Senator Adam Schiff didn’t hold back Sunday morning on ABC’s This Week. Speaking with Jonathan Karl just days after President Trump’s latest round of comments about “taking over” voting in key states, the California Democrat laid out a blunt warning: the president is already signaling plans to interfere if the midterms don’t go his way.
“I think he’ll — intends to try to subvert the elections,” Schiff said directly. “He will do everything he can to suppress the vote. And if he loses the vote, and I think the Republicans now expect they’ll get a real drubbing in the midterms, he’s prepared to try to take some kind of action to overturn the result, and we really shouldn’t question that.”
The remarks come against a backdrop of escalating rhetoric from Trump himself. In recent days, the president has floated the idea of Republicans “nationalizing” elections in as many as 15 jurisdictions—mostly Democratic-leaning areas—while insisting he would only accept midterm results “if the elections are honest.” Schiff tied those statements straight to a pattern of behavior the country has seen before.
“He’s basically telling us he intends to interfere in this upcoming election,” Schiff continued. “We cannot ignore what they’re telling us they’re going to do because time and time again we have seen that they’re willing to go to extraordinary and lawless lengths.
“He pointed to concrete steps already underway or being pushed. Voter suppression efforts, including aggressive pushes for mandatory voter ID laws, drew particular criticism. “Voter ID in the way that it’s being proposed disenfranchises people,” Schiff argued, calling it a solution in search of a problem when widespread fraud has never been proven.
Schiff also highlighted recent federal actions that have raised alarms among election officials and Democrats alike. He referenced the FBI’s seizure of voting machines and records in Fulton County, Georgia—home to long-standing 2020 fraud claims—and similar moves in Puerto Rico. The involvement of Director of National Intelligence Tulsi Gabbard in some of those operations only heightened concerns about politicized interference in state-run elections.

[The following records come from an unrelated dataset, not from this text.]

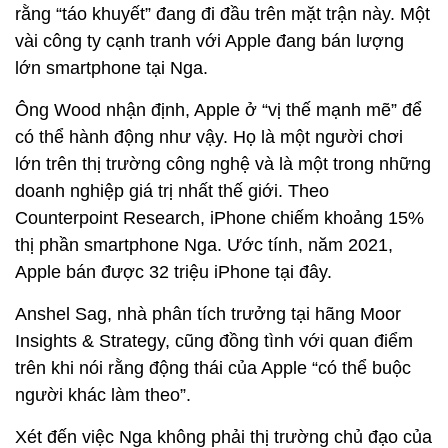
rằng “táo khuyết” đang đi đầu trên mặt trận này. Một
vài công ty cạnh tranh với Apple đang bán lượng
lớn smartphone tại Nga.
Ông Wood nhận định, Apple ở “vị thế mạnh mẽ” để
có thể hành động như vậy. Họ là một người chơi
lớn trên thị trường công nghệ và là một trong những
doanh nghiệp giá trị nhất thế giới. Theo
Counterpoint Research, iPhone chiếm khoảng 15%
thị phần smartphone Nga. Ước tính, năm 2021,
Apple bán được 32 triệu iPhone tại đây.
Anshel Sag, nhà phân tích trưởng tại hãng Moor
Insights & Strategy, cũng đồng tình với quan điểm
trên khi nói rằng động thái của Apple “có thể buộc
người khác làm theo”.
Xét đến việc Nga không phải thị trường chủ đạo của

“All of this is intended to send a message,” Schiff said of the Georgia raid, “and the message is, ‘We will not tolerate or accept an election that we lose.'”The senator urged preparation on multiple fronts. He called for safeguards in upcoming DHS funding legislation to prevent federal agencies like ICE from being deployed near polling places—an idea floated by some Trump allies that he described as outright voter intimidation. More broadly, he said Democrats and election protectors need to anticipate every possible avenue of interference, just as they did heading into 2020.
“We’re going to have to do what we did, basically, in the run-up to the 2020 election,” Schiff explained, “which is try to anticipate all of the illegality, all of the efforts to suppress the vote, all of the efforts to overturn the vote that may take place during, before, and after the midterms.”
With polls already showing potential Republican vulnerabilities, driven by backlash to administration policies on everything from the economy to immigration, Schiff’s appearance felt like a deliberate effort to sound the alarm early. He wasn’t speculating about hypotheticals; he was quoting the president’s own words and connecting them to actions already in motion.
The stakes for 2026 couldn’t be higher, and Schiff made clear that dismissing these warnings would be a dangerous repeat of past mistakes. When a sitting president openly questions whether he’ll accept an election he might lose, and backs it up with moves to pressure or seize control of voting systems, ignoring it isn’t an option.Democracy doesn’t defend itself. Schiff’s message Sunday was straightforward: pay attention, prepare, and push back—because the other side already is.